A probing tale of an exile's quest for a new self, Approaching Freedom follows Maria Nodarse's journey from her arrival as a Cuban political refugee in 1960s America to her return to her native land in 1979.

Nodarse is fifteen when her family settles in a white, middle-class New Jersey town. In Cuba she had attended the same private American school since kindergarten. At Ridgefield Park High School her classmates ask her, "Did you wear shoes in Cuba?" When a fellow Cuban student joins her senior class she's forbidden to speak to her in her own language on the school grounds. An outsider, she starts looking for somewhere to hide.

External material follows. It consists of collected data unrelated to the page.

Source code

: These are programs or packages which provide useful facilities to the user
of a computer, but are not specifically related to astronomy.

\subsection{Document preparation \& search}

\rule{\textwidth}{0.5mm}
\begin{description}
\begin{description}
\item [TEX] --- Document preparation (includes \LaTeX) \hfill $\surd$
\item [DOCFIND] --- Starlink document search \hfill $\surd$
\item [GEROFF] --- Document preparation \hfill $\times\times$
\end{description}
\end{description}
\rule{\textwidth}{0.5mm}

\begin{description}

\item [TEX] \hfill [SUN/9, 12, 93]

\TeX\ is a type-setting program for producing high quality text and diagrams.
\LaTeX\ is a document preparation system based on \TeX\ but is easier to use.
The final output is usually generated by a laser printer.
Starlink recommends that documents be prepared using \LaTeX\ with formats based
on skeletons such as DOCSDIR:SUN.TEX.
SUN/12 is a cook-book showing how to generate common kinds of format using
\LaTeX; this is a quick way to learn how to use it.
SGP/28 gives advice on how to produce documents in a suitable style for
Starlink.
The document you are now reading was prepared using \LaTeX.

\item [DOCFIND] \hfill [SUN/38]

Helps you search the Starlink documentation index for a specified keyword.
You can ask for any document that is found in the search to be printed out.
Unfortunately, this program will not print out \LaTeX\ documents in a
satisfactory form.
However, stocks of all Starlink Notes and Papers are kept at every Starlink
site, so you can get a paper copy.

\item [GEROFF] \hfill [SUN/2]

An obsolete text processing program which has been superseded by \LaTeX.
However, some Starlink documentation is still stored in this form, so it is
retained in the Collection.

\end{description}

Alone in this new reality, with one brother studying medicine in Mexico and the other imprisoned after the Bay of Pigs fiasco, Nodarse resents the role assigned to Cuban women.

When her father loses his job and announces "We're all moving to Miami." Nodarse is not so sure. She has other ideas about her life even though it might cause her parents to stop talking to her.  She knows that her decision will set the stage for the rest of her life. What she doesn't know is how a headstrong young Latina can find her way through the maze of feminist, social, and political revolutions of the 60' and 70's without losing herself or the small family she has left.

As an exile, she's left everything behind —her identity, her language, her land, her culture, her people. In Miami her compatriots have found ways to mediate these losses; they have formed an ethnic enclave that provides the warmth and acceptance of home. Nodarse refuses this consolation and moves to Manhattan. After graduating from Columbia University she returns to Cuba, seeking what defined her.